Saturday, August 8, 2009

Points of View - August 8

Those Wild And Crazy Fords - By Holman W. Jenkins, Jr. - The Wall Street Journal - "Ford is the only U.S. auto company not to land in bankruptcy and need rescue with taxpayer money. It’s also the only company in which control remains with a tight-knit founding family. Coincidence? No."

Pay and Politics - The Economist - "The boardrooms of America were ready for misery. What else could result from Congress’s fury at runaway executive pay, outrageous Wall Street bonuses and handsome rewards for failure? The bosses can breathe a little more easily. The Corporate and Financial Institution Compensation Fairness Bill that won a healthy majority in the House of Representatives on July 31st turned out to be remarkably restrained—in some ways even too restrained (see article). However, with the Senate still to look at the legislation and the practical details of its implementation to be hammered out, there is plenty of time for that to change, for better or worse."
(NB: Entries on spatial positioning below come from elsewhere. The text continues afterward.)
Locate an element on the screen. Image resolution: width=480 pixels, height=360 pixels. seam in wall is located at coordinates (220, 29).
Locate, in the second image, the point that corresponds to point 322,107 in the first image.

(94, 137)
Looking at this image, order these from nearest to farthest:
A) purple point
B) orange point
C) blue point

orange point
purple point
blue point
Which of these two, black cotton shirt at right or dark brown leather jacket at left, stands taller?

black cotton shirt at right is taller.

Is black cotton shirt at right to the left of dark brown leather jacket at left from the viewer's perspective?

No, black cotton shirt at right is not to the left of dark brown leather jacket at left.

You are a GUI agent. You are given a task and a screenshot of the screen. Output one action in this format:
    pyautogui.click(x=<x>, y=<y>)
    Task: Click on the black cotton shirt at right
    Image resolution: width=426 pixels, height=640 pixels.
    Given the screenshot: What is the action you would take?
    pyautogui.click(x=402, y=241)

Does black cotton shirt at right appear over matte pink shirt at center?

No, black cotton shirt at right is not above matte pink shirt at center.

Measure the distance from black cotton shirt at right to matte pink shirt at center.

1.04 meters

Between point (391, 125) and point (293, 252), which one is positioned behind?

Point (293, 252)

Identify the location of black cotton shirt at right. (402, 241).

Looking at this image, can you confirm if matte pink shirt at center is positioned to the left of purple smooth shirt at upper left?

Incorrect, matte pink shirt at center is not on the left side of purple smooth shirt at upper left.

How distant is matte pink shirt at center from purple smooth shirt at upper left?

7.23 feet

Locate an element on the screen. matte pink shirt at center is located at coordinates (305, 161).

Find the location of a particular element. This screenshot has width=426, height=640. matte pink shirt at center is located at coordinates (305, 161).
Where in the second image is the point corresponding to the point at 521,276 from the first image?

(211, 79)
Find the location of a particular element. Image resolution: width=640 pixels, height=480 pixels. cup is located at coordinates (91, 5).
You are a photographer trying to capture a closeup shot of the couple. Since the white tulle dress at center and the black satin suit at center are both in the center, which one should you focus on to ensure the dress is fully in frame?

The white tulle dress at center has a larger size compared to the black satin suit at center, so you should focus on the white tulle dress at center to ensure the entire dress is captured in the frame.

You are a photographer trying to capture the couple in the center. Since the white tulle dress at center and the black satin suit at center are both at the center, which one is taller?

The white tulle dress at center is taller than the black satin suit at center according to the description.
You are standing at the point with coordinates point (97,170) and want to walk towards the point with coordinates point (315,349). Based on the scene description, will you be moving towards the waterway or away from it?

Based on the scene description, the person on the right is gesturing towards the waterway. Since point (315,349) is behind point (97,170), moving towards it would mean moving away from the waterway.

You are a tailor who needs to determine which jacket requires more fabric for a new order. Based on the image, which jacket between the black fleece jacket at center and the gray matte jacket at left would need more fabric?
Clinical Trials, Wrapped in Red Tape - By Sally Satel - The New York Times - "It's Christmas in August for hopeful scientists. The National Institutes of Health is now sending out its annual 'priority scores,' the indicators of whether grant requests will likely receive financing from the agency. And hearts are beating faster than ever, as the federal stimulus package has poured an additional $8.2 billion into the institutes’ budget specifically for research."

Outside Edge: Learn to Love That Statistical Feeling - By Tim Hartford - Financial Times - "I am a non-statistician who deals with statistics and statisticians frequently, and in my view statisticians are unsung heroes. Statistics are essential to understanding the world, but statisticians get little credit. We accept the numbers in the news as fact, without considering the skill in producing them from small, non-representative samples."